Chelmsford, Essex 1766

There were two kinds of pox. One that snuck up and took you quick and one that let you linger on the brink as if Death was unable to make up its mind. I was unlucky enough to catch the latter.

I never considered myself a great beauty before the pox but I now know that I was. Oh, not because any of my features were remarkable, not that my nose was considered slim and elegant, my chin dainty, my cheek softly curving. No, there were plenty of other girls in the town to claim those titles. My beauty, what I had of it, lay in clear, unblemished skin.

The elders had said we were overdue for the pox that spring but no one took much notice of them. The last severe outbreak had been over ten years ago, but the memory of those emotionally shattering days were still fresh in older minds. Now, as the days started growing longer and the air turned cool and dry, their talk turned fearful again.

Even I had overheard two men talking in Creeksea Pub when I went to give the landlady, Mary Lukely, fresh eggs from our best layer. They didn't see me, tucked away in the corner as they were, talking in hushed whispers. But when Mary failed to make an appearance straight away, my curiosity got the best of me and I sidled round the corner of the darkened bar to get closer.

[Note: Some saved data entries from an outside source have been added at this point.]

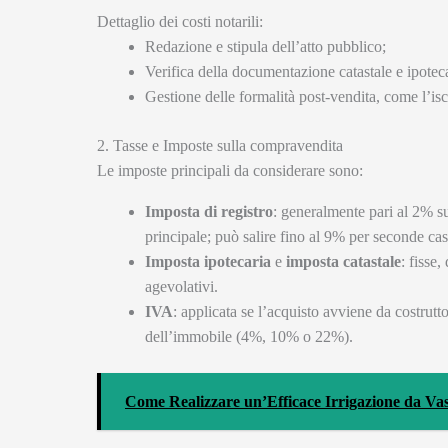
Dettaglio dei costi notarili:
Redazione e stipula dell’atto pubblico;
Verifica della documentazione catastale e ipoteca
Gestione delle formalità post-vendita, come l’iscr
2. Tasse e Imposte sulla compravendita
Le imposte principali da considerare sono:
Imposta di registro
: generalmente pari al 2% su
principale; può salire fino al 9% per seconde ca
Imposta ipotecaria
e
imposta catastale
: fisse
agevolativi.
IVA
: applicata se l’acquisto avviene da costrutt
dell’immobile (4%, 10% o 22%).
Come Realizzare un’Efficace Irrigazione da Vas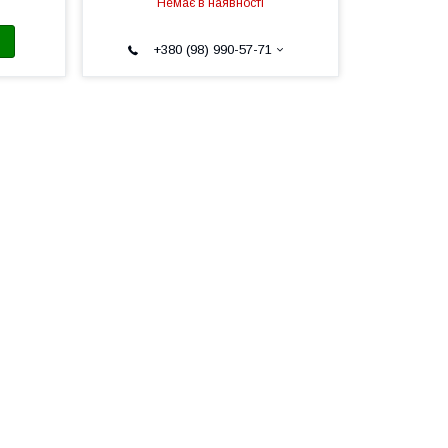
Немає в наявності
+380 (98) 990-57-71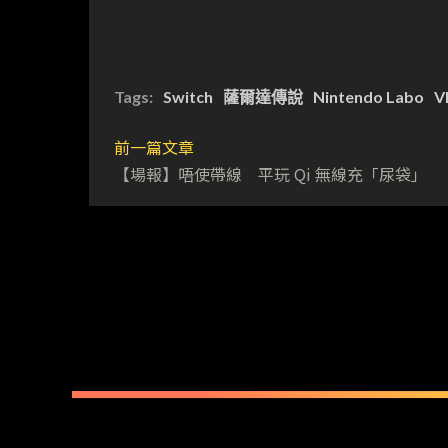
Tags:
Switch
薩爾達傳說
Nintendo Labo
V
前一篇文章
【場報】唔使帶線 平玩 Qi 無線充「尿袋」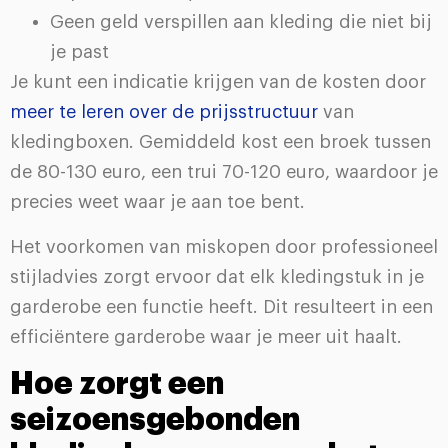
Geen geld verspillen aan kleding die niet bij
je past
Je kunt een indicatie krijgen van de kosten door
meer te leren over de prijsstructuur
van
kledingboxen. Gemiddeld kost een broek tussen
de 80-130 euro, een trui 70-120 euro, waardoor je
precies weet waar je aan toe bent.
Het voorkomen van miskopen door professioneel
stijladvies zorgt ervoor dat elk kledingstuk in je
garderobe een functie heeft. Dit resulteert in een
efficiëntere garderobe waar je meer uit haalt.
Hoe zorgt een
seizoensgebonden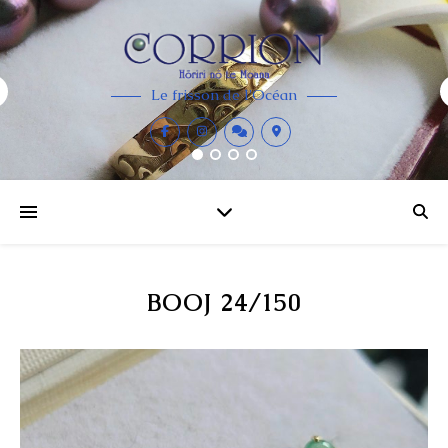
Le frisson de l'Océan
BOOJ 24/150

At first I wasn't sure what they were talking about, then I knew. It was the way they said 'it', as if the very mention of the word would bring 'its' terrible presence.

“It took my youngest daughter”, said the younger, stroking his beard thoughtfully, “Such a wee bub she were, still in her cradle. One day she were there and the next she was in the ground. Only four days unwell.” The elder murmured words of consolation.

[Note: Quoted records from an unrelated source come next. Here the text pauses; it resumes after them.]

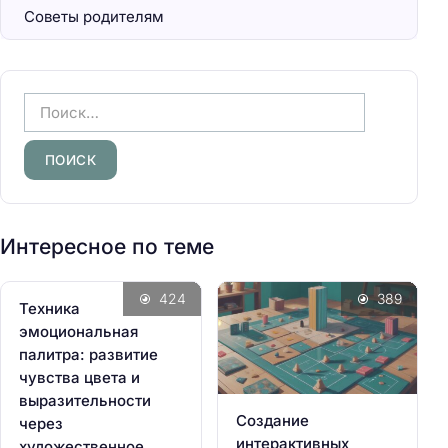
Советы родителям
Н
а
й
т
и
:
Интересное по теме
424
389
Техника
эмоциональная
палитра: развитие
чувства цвета и
выразительности
Создание
через
интерактивных
художественное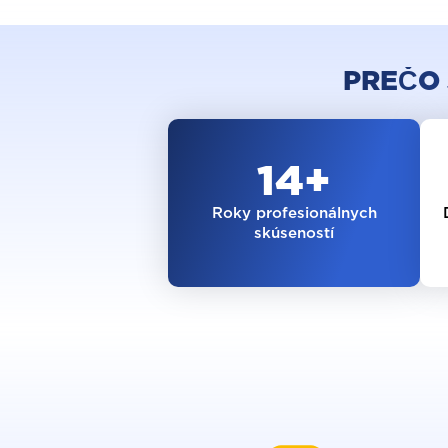
PREČO 
14
+
Roky profesionálnych
skúseností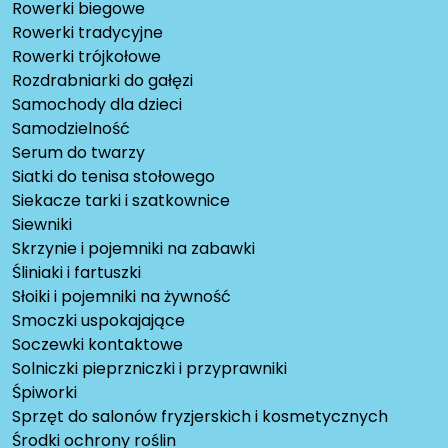
Rowerki biegowe
Rowerki tradycyjne
Rowerki trójkołowe
Rozdrabniarki do gałęzi
Samochody dla dzieci
Samodzielność
Serum do twarzy
Siatki do tenisa stołowego
Siekacze tarki i szatkownice
Siewniki
Skrzynie i pojemniki na zabawki
Śliniaki i fartuszki
Słoiki i pojemniki na żywność
Smoczki uspokajające
Soczewki kontaktowe
Solniczki pieprzniczki i przyprawniki
Śpiworki
Sprzęt do salonów fryzjerskich i kosmetycznych
Środki ochrony roślin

"I rem'ber it were dry days like this when 'it' came”. He shuddered, took a suck of beer as if to erase the memory, and leaned in towards the other. “They buried them at night, so Old Charlie said, no one would go near 'em. Said he had to get himself well primed”.

The other chuckled and their mood grew lighter thinking of Old Charlie. Old Charlie was the local gravedigger, and I should imagine he'd consider a midnight burial the perfect excuse to chug down a few beers.

“Of course t’was difficult enough just to get 'em in the ground, them still infected an' all,” the elder continued darkly. “Old Charlie said one night they had to pay a couple of passing Salvationists just to get t'coffins in the hole. Two young‘uns in there and the parents stayed at home, too afraid to even say a last prayer to the mites”.

The younger man shook his head sadly. “If you ask me we're in for it,” he said. “I heard that Maldon has already buried its first and it won't be the last”.

The floorboard I happened to be standing on then gave an almighty creak and they both looked up at me. At the same time Mary Lukely came in from the back door wiping her large red hands on her apron.

“Mercy Graham! Have you got some nice eggs for me today?”, she called brightly.

I liked Mary, she was about mother's age and round-faced. Her large smile seemed to dissipate any glum mood. She glanced at the two men who had returned to their beers and were now drinking studiously, and then at my face, which must have looked concerned.

I handed over the eggs from my basket and waited while she went behind the bar to get the money. As she dropped the coins into my palm she grasped my hand.

“I can guess what that was about,” she said, “Scaremongers, nothing else to talk about. It hasn't been back like that for years and I'm the first to know in this place. Now run along home and put 'it' from your mind”.

Which I did with pleasure. There was such relief to step into sunshine after the gloom of the pub and that conversation. Of course I had grown up with knowledge of 'it' and 'it' was always on the fringes of our lives when we heard news of people succumbing in other villages. In my 15 years, I had never known true fear. All that was about to change.